▶ **Page extract**
========================
Exercise Malabar to be held off Sydney from August 11-21

The 31st edition of the Malabar multilateral exercise comprising India, Australia, Japan and the U.S. will be held off Sydney from August 11-21, as Australia hosts the war games for the first time this year. Australia has also invited India for the Sea Power conference that it is hosting from November 7-9 and defence sources said India is likely to attend it.

The exercise will take place in a large designated area, the East Australian exercise area, spread over a couple of hundred miles off Sydney and will have a harbour and sea phase. Exercise Malabar will be followed by AUSINDEX, the India-Australia bilateral naval exercise. In the past, officials have termed Malabar as the most complicated naval exercise that India does.

Australia has also just hosted multilateral Exercise Talisman Sabre, which involved more than 33,000 troops from 13 countries, for which India had sent four observers.
========================
[Collected data]
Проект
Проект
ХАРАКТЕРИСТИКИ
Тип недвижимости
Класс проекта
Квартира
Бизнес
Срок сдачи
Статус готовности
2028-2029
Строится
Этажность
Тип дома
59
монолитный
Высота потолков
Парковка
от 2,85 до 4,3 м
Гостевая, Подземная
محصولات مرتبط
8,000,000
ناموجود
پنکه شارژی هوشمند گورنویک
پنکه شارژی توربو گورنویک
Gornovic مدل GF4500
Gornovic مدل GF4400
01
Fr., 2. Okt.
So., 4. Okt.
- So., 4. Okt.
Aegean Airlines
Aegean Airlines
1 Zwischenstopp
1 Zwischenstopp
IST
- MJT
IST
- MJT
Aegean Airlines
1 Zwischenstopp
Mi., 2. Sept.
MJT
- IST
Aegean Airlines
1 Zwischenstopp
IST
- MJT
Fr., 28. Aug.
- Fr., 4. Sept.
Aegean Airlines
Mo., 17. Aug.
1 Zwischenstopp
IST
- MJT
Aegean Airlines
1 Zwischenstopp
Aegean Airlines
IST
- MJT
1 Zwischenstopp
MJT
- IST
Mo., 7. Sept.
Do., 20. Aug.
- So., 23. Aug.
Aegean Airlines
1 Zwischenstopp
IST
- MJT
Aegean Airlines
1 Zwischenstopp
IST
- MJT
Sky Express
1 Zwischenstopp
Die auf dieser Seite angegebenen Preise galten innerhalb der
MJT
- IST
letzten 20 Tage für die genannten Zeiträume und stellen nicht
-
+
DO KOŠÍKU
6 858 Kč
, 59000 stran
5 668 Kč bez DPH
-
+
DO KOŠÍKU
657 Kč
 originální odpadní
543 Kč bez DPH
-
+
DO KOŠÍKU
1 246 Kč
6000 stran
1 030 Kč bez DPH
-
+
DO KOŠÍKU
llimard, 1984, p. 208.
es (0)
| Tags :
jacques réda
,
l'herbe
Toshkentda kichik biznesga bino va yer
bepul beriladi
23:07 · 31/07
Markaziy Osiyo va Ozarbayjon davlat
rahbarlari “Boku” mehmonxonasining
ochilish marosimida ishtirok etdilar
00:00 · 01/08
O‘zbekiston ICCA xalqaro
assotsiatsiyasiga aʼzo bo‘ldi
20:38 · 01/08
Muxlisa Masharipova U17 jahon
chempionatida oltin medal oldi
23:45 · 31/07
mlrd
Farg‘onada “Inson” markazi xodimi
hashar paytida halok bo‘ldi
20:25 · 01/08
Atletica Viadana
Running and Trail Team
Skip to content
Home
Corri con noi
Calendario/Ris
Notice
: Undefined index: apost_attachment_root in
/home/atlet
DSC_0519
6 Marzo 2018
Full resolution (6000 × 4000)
========================
▶ **Your tasks**
1. Translate this sentence from the Exercise Malabar article into Spanish: "Exercise Malabar will be followed by AUSINDEX, the India-Australia bilateral naval exercise."
2. Turn the paragraph of the Exercise Malabar article beginning "The 31st edition of the Malabar" into a short bulleted list that keeps its main facts.
3. Name every country the Exercise Malabar article mentions by name.

▶ **Answers to each task**
1. El Ejercicio Malabar irá seguido de AUSINDEX, el ejercicio naval bilateral entre India y Australia.

2.
- The 31st Malabar multilateral exercise includes India, Australia, Japan and the U.S.
- It will be held off Sydney from August 11-21.
- Australia is hosting the war games for the first time this year.
- Australia has invited India to the Sea Power conference it hosts from November 7-9.
- Defence sources said India is likely to attend.

3. India, Australia, Japan, the U.S.